* [Your task]:
Look through the lines below for the word "left", and copy every line that has it.

* [People photos with keypoints]:
--------------------

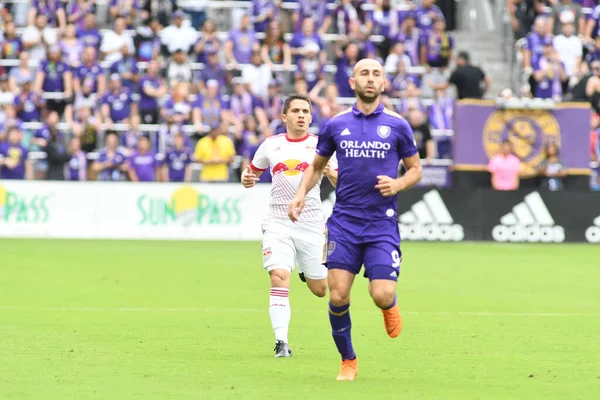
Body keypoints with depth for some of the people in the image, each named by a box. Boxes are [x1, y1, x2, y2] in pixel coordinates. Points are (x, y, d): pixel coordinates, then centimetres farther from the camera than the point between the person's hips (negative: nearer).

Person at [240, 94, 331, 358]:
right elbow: (253, 172, 22)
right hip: (278, 224, 0)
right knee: (279, 278, -19)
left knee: (320, 290, 7)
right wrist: (246, 179, -1)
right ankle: (281, 342, -17)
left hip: (311, 225, 0)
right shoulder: (270, 145, 7)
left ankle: (307, 271, 45)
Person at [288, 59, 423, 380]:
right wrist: (301, 194, 1)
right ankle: (348, 361, 15)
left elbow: (416, 169, 10)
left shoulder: (397, 125, 2)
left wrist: (397, 184, -11)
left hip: (382, 223, -1)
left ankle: (390, 307, 25)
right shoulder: (336, 125, 6)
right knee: (338, 296, -6)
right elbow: (317, 166, 18)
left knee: (382, 295, -14)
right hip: (344, 221, 1)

--------------------

* [Your solution]:
left knee: (320, 290, 7)
left hip: (311, 225, 0)
left ankle: (307, 271, 45)
left elbow: (416, 169, 10)
left shoulder: (397, 125, 2)
left wrist: (397, 184, -11)
left hip: (382, 223, -1)
left ankle: (390, 307, 25)
left knee: (382, 295, -14)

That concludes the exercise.